:: PROBLEM DESCRIPTION ::
Please reproduce the listing verbatim, without its images.

:: DATA BELOW ::
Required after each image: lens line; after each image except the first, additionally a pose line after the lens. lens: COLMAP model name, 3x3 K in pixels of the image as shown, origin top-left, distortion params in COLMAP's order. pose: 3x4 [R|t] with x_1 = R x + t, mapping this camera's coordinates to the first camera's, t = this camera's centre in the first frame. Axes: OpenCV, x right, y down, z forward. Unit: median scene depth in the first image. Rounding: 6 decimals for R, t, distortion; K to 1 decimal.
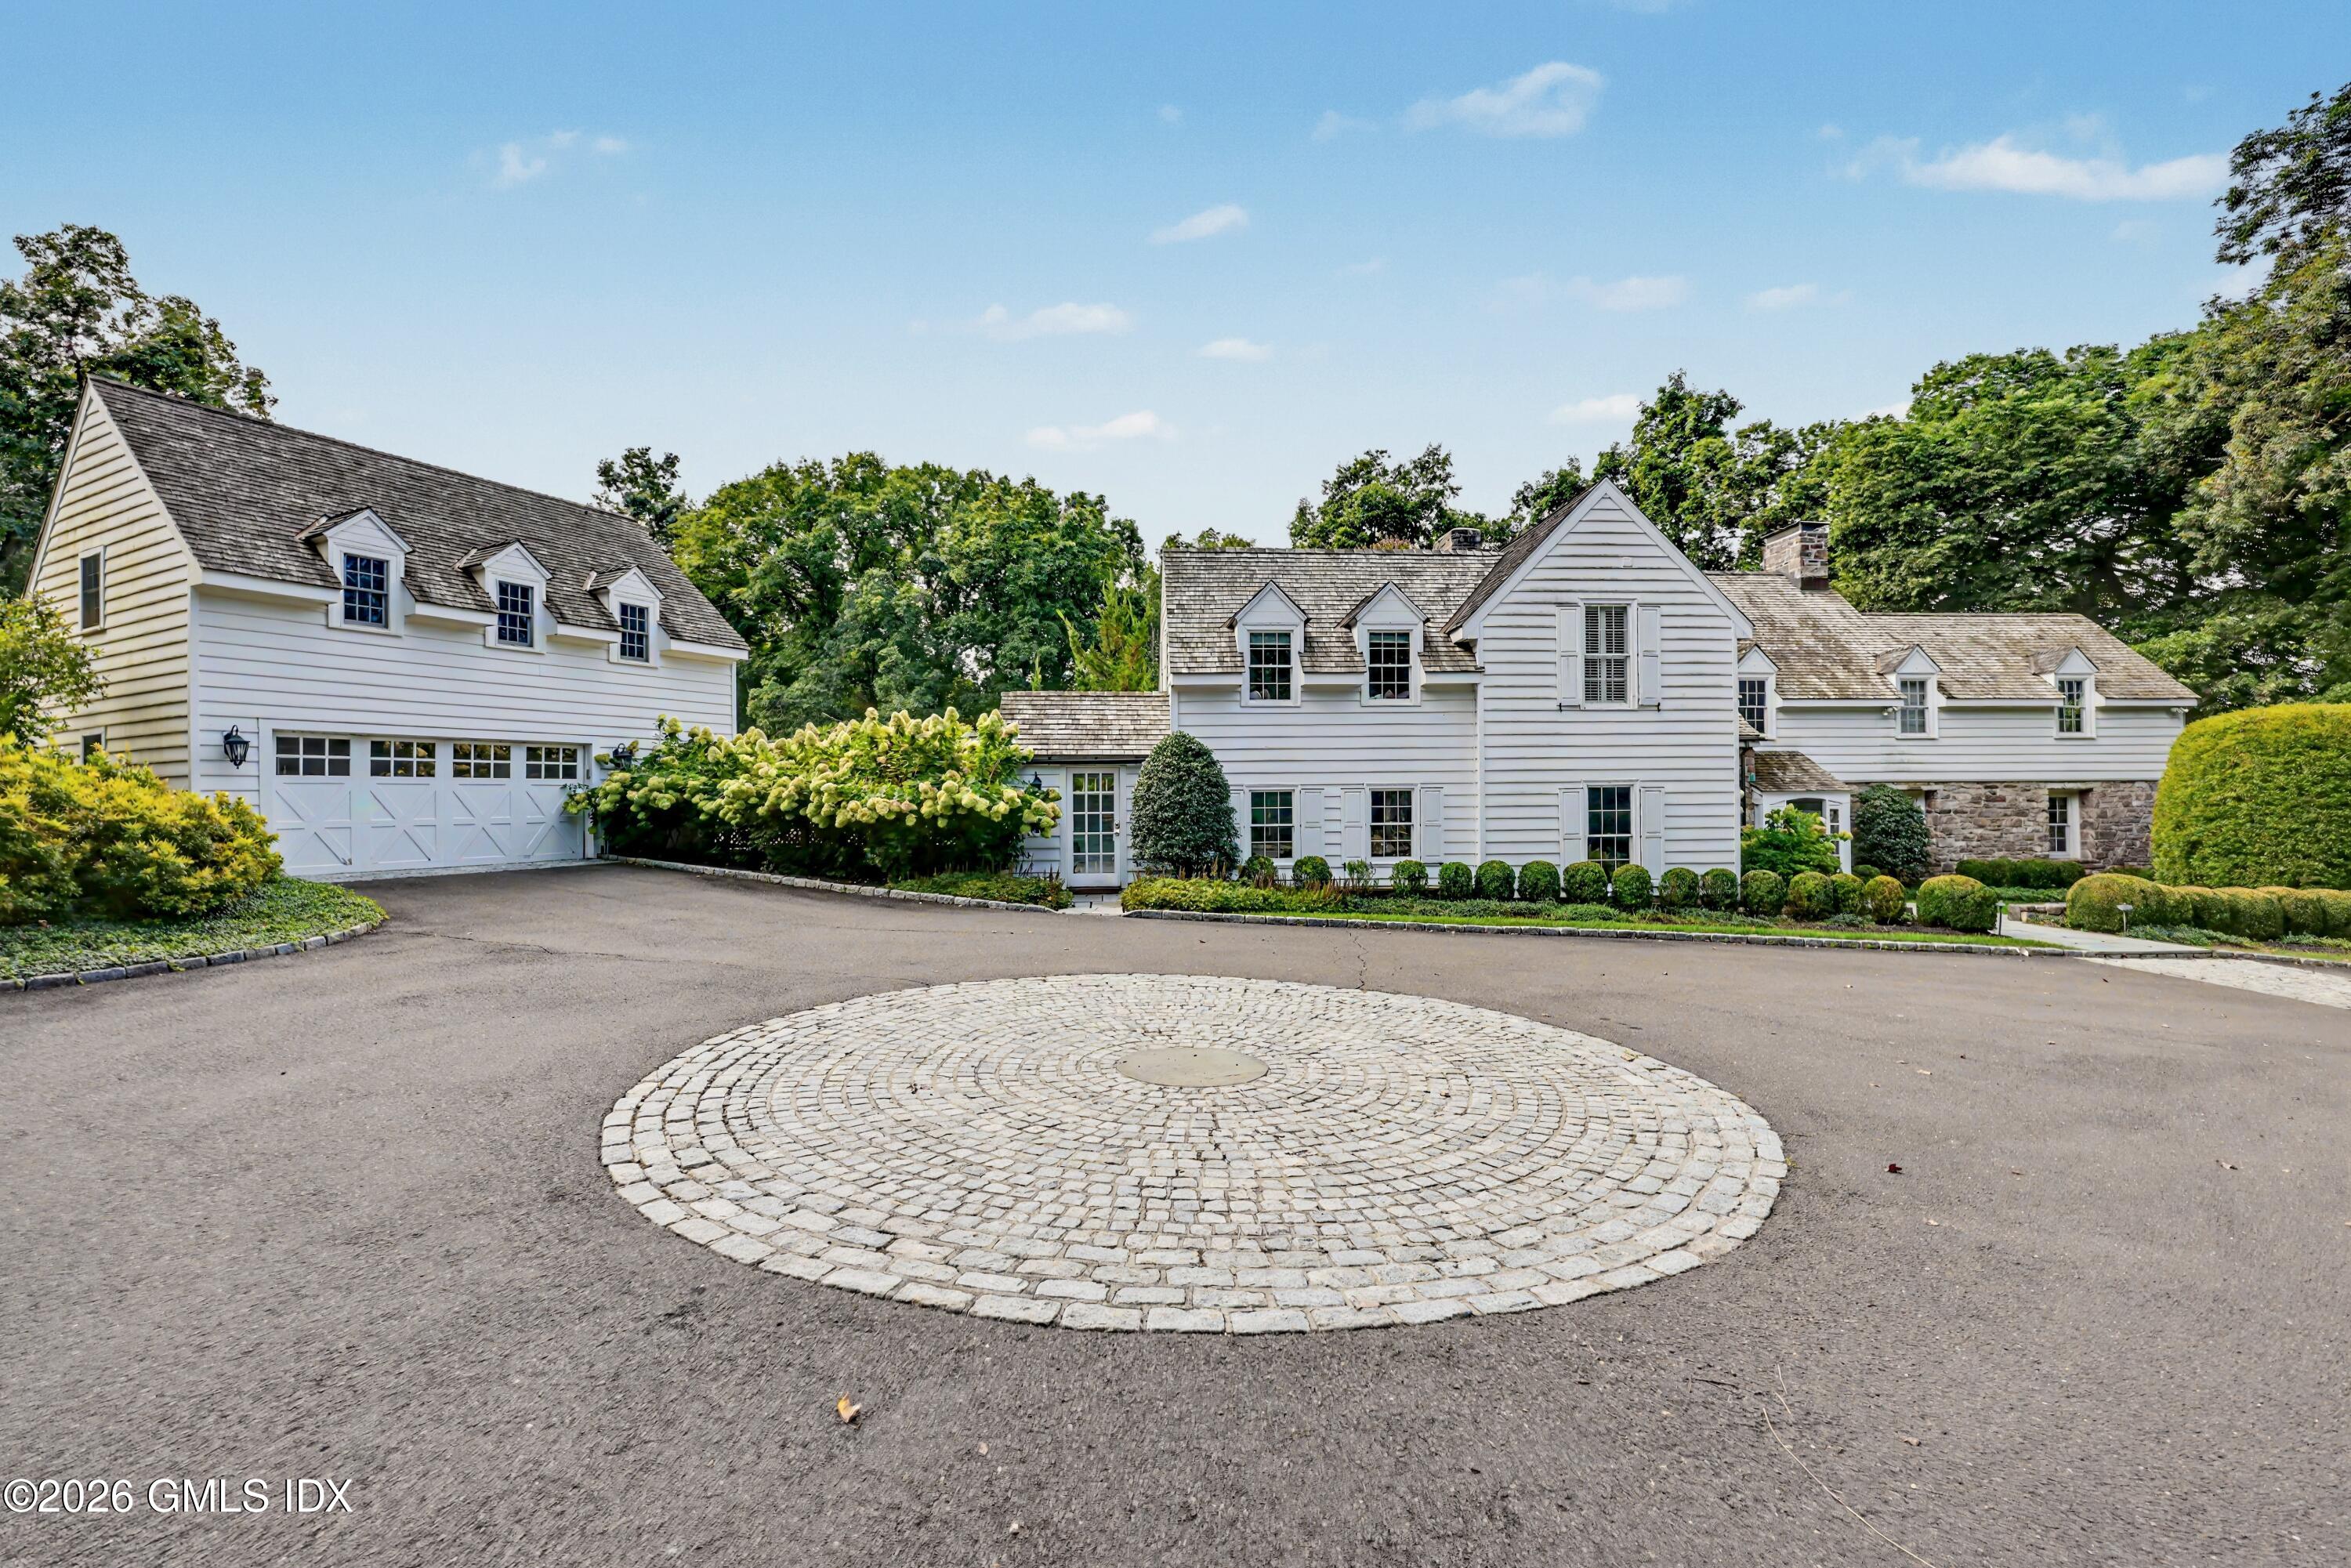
lens RADIAL K [[975.6, 0, 1180.6], [0, 975.6, 788.7], [0, 0, 1]] dist [-0.007448, -0.000086]
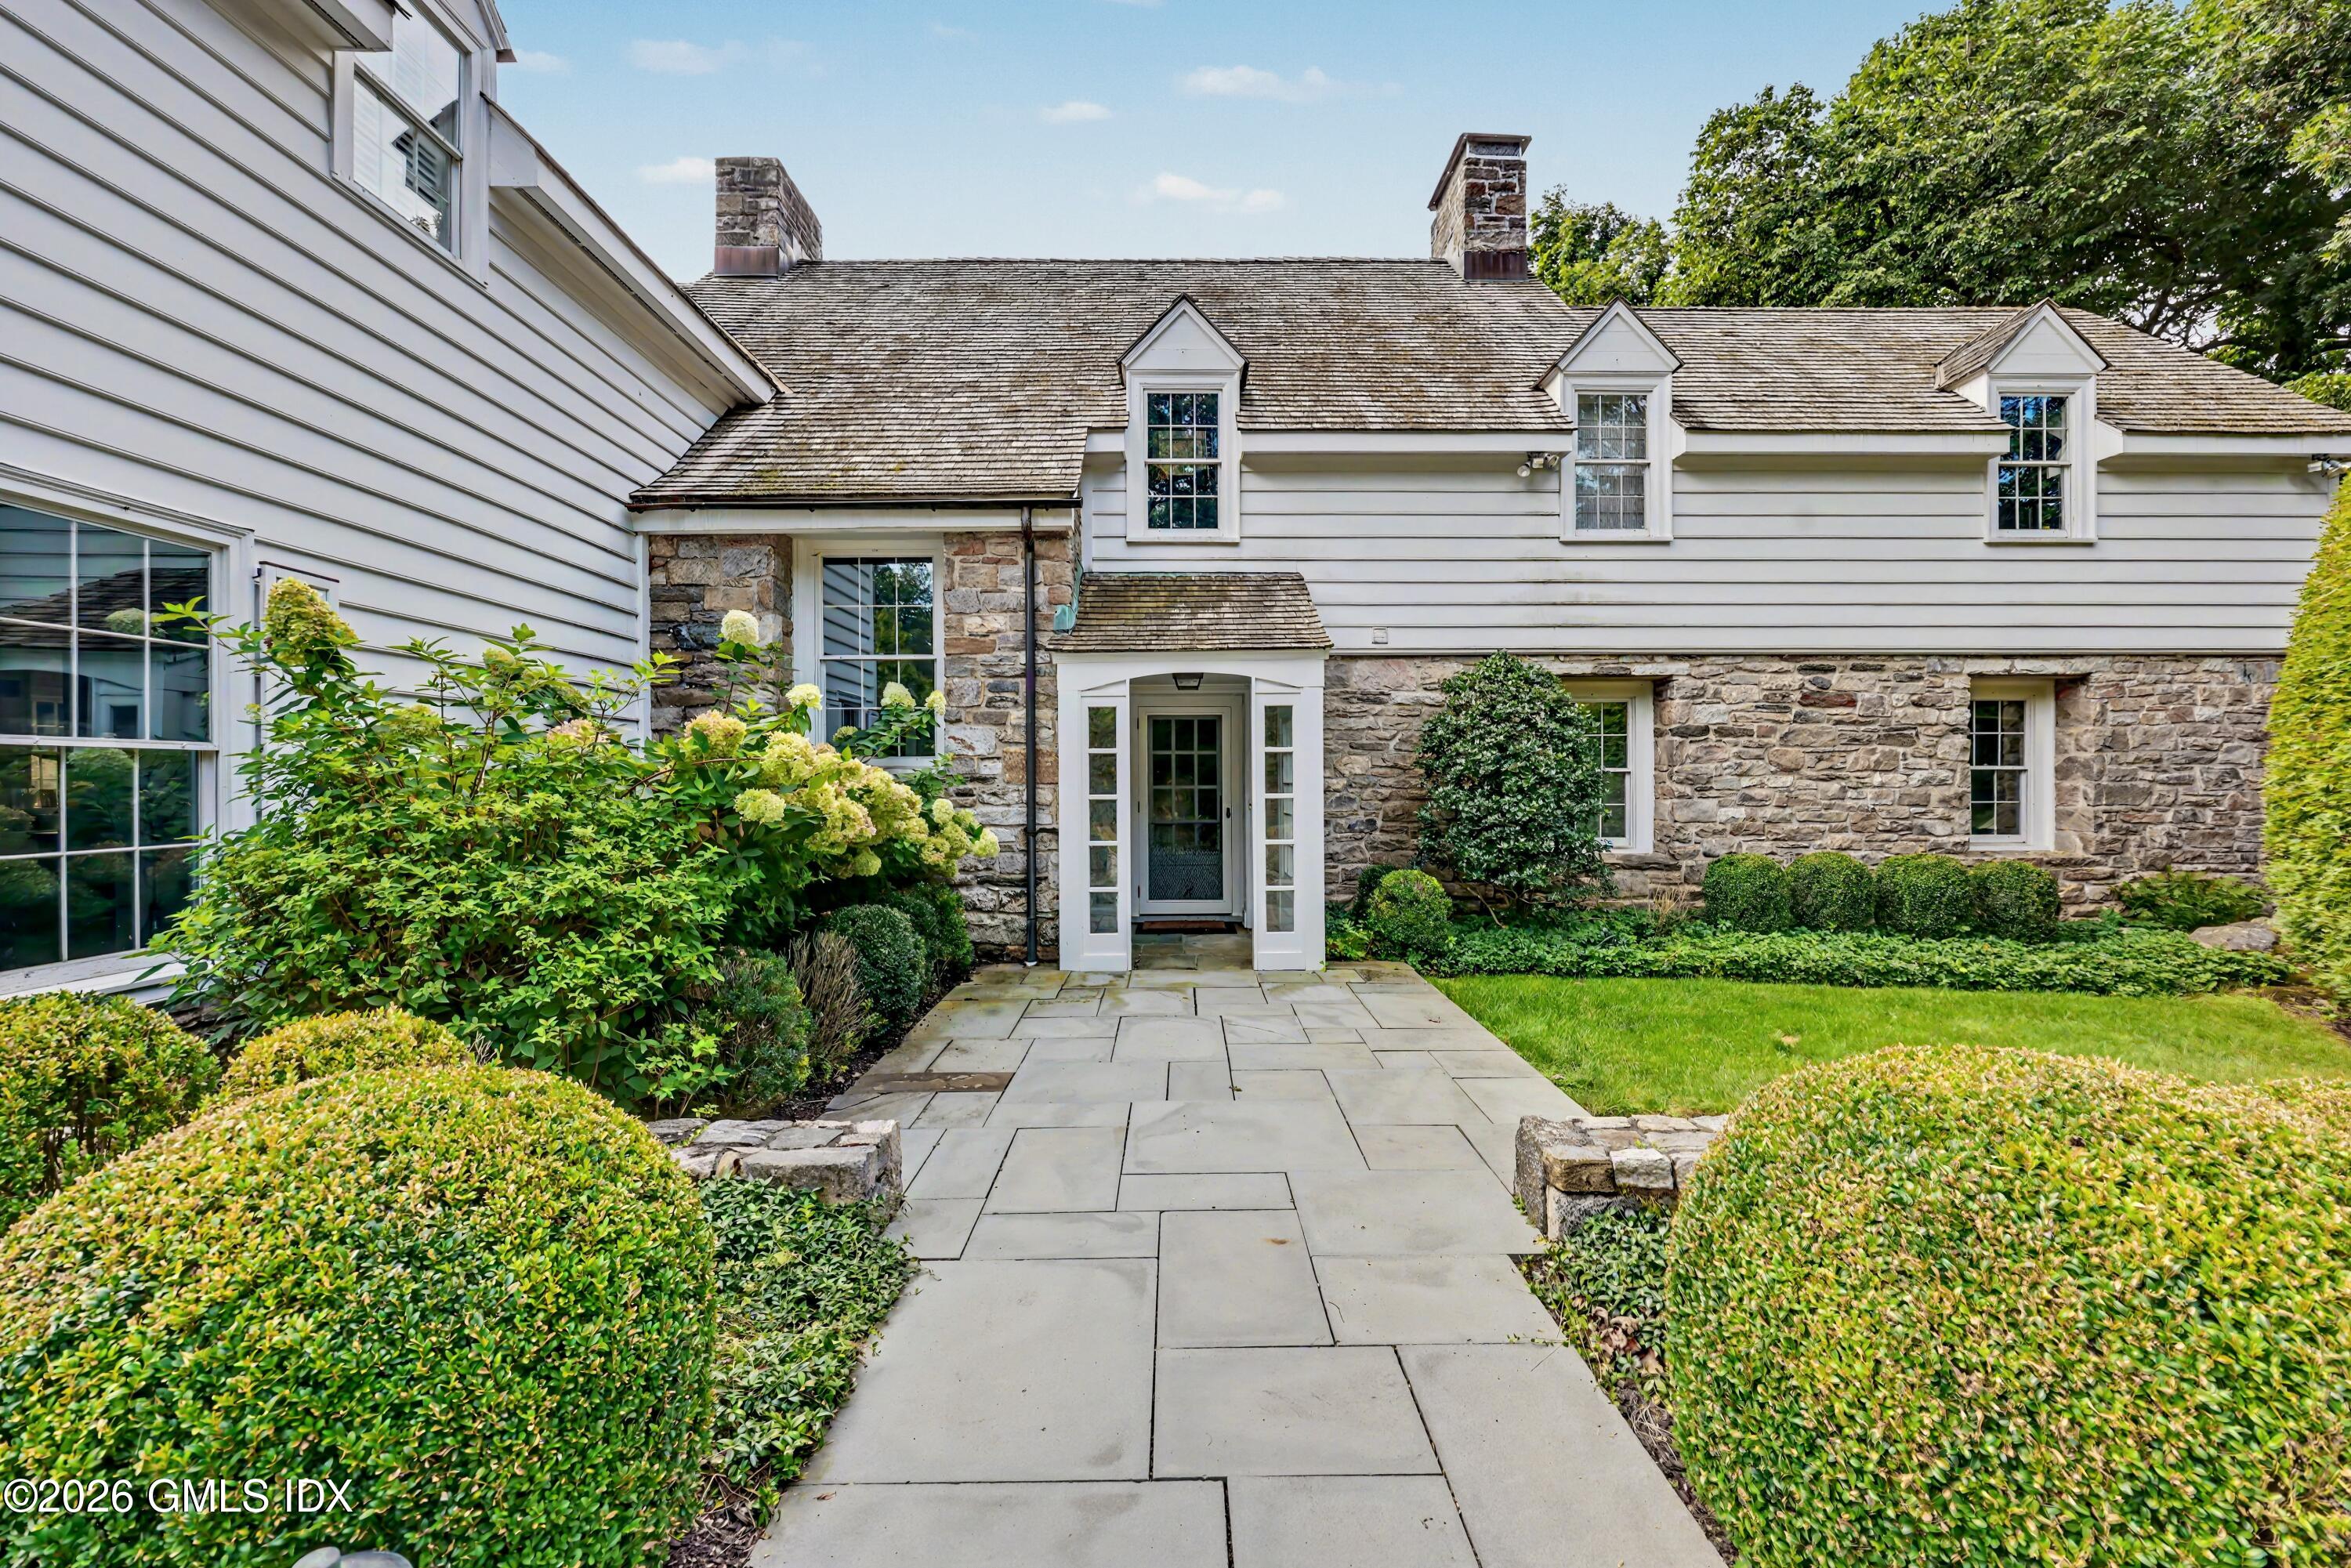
lens RADIAL K [[975.6, 0, 1166.2], [0, 975.6, 784.7], [0, 0, 1]] dist [-0.007448, -0.000086]
pose [[0.999235, 0.002476, -0.039026, 1.231154], [-0.002020, 0.999929, 0.011705, 0.084766], [0.039053, -0.011617, 0.999170, 1.252042]]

:: REPLY TO THE TASK ::
Required after each image: lens line; after each image except the first, additionally a pose line after the lens. lens: COLMAP model name, 3x3 K in pixels of the image as shown, origin top-left, distortion params in COLMAP's order. pose: 3x4 [R|t] with x_1 = R x + t, mapping this camera's coordinates to the first camera's, t = this camera's centre in the first frame. Axes: OpenCV, x right, y down, z forward. Unit: median scene depth in the first image. Rounding: 6 decimals for R, t, distortion; K to 1 decimal.
lens RADIAL K [[975.6, 0, 1180.6], [0, 975.6, 788.7], [0, 0, 1]] dist [-0.007448, -0.000086]
lens RADIAL K [[975.6, 0, 1166.2], [0, 975.6, 784.7], [0, 0, 1]] dist [-0.007448, -0.000086]
pose [[0.999235, 0.002476, -0.039026, 1.231154], [-0.002020, 0.999929, 0.011705, 0.084766], [0.039053, -0.011617, 0.999170, 1.252042]]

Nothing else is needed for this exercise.